Review Summary: Solid third album from the acclaimed Philadelphia-based singer-songwriter.
In a lot of ways, Amos Lee is a lucky man. Should he have had actually found the success that his marvelous debut album, 2005's
Amos Lee, deserved, then he'd probably now be all but washed up, with a legion of fans deserting him after the disappointing
Supply and Demand and every major media outlet viewing him as a has-been not worth devoting any serious coverage to. As it is, he remains something of a fringe concern - too clean-cut and accessible for the underground, not yet famous enough to be genuinely mainstream. And yet, he's signed to Blue Note, he's appeared in Rolling Stone, he's been invited on tour by Bob Dylan and Elvis Costello, and this very album made the top 30 on the Billboard 200 album chart, an improvement of 90 or so places over the course of two albums. And all this with an album for which there was no major hype, no major expectation, and as of yet, no backlash.
Not that this means Lee is in a comfort zone. In fact, his tendency to drift in and out of his comfort zone is the feature that defines
Last Days at the Lodge. "Listen" announces straight away that this album will introduce new ideas and sounds, and for the length of that track at least, it feels as if this will rival his debut. "Listen" is simply a great song, but it's a false dawn; not only does it suggest that this album will be entirely different from the sound Lee established on his first two albums, but it also suggests that the new direction will be a rousing success. Neither is true.

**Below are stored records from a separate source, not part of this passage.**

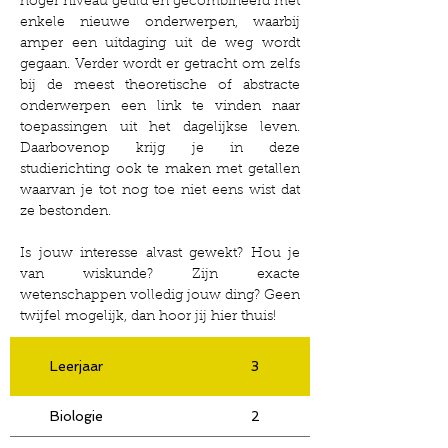
hoger niveau getild en gecombineerd met
enkele nieuwe onderwerpen, waarbij
amper een uitdaging uit de weg wordt
gegaan. Verder wordt er getracht om zelfs
bij de meest theoretische of abstracte
onderwerpen een link te vinden naar
toepassingen uit het dagelijkse leven.
Daarbovenop krijg je in deze
studierichting ook te maken met getallen
waarvan je tot nog toe niet eens wist dat
ze bestonden.
Is jouw interesse alvast gewekt? Hou je
van wiskunde? Zijn exacte
wetenschappen volledig jouw ding? Geen
twijfel mogelijk, dan hoor jij hier thuis!
Leerjaar
3
4
Biologie
2
2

Largely, this album can be divided in two - the songs that sound like
Amos Lee and
Supply and Demand, and the songs that don't. "Listen", "Truth", "Street Corner Preacher", "Kid", and "Ease Back" are the latter, while "Baby I Want You", "What's Been Going On", "It Started To Rain", "Jails and Bombs" (previously the B-side to "Colors"), and "Better Days" are the former. And once you get a handle on this album, you'll probably be able to pick out which is which even if you've never heard his first two albums, because the second of those two lists form the backbone of a solid, consistent album which the songs from the first list occasionally disrupt. "Truth" is the first culprit, its slightly uncertain and unconvincing performance during the verses a sure indicator of the comfort zone scenario I mentioned earlier. The southern-fried feel of "Street Corner Preacher" is similarly ineffective as far as the album as a whole goes. The Dylan impersonation on "Ease Back" fares a little better, though this is largely because of "Kid", the one song on the album that offers a bridge of sorts between the two styles.
Yet, it remains difficult to carp when faced with an album that contains no bad songs, and at least two that demand instant repeat listens. Aside from "Listen", "Won't Let Me Go" and "What's Been Going On" are shining examples of the kind of intimate feel and widescreen melodicism Amos Lee thrives in. There's a reason why his music has been used to soundtrack emotional montages on epsiodes of House, Grey's Anatomy, AND E.R. - songs like this are it. It's also nice to "Jails and Bombs" finally instated as an album track rather than a B-side, because it always deserved better than that.
Last Days at the Lodge feels like Amos Lee has, quite consciously, followed the general rules for making a great album, or at least a critically acclaimed one. It doesn't alienate previous fans, it doesn't stick too close to the formula, the mood rises and falls at appropriate points without going all over the map, and so on. The problem is that you'll never create anything truly special by sticking to the rules, and we know by now that Amos Lee is capable of being special. Still, not everything you ever listen to or create needs to be special, and 'very good' will certainly suffice for now - certainly when you consider that the last time an unknown soul singer crafted a debut album as good as
Amos Lee, he followed it up with
Neither Fish Nor Flesh. As long as Lee stays on the straight and narrow, and keeps writing pop songs as beautiful as "What's Been Going On" and as arresting as "Listen", he's got time to become the star he should already be.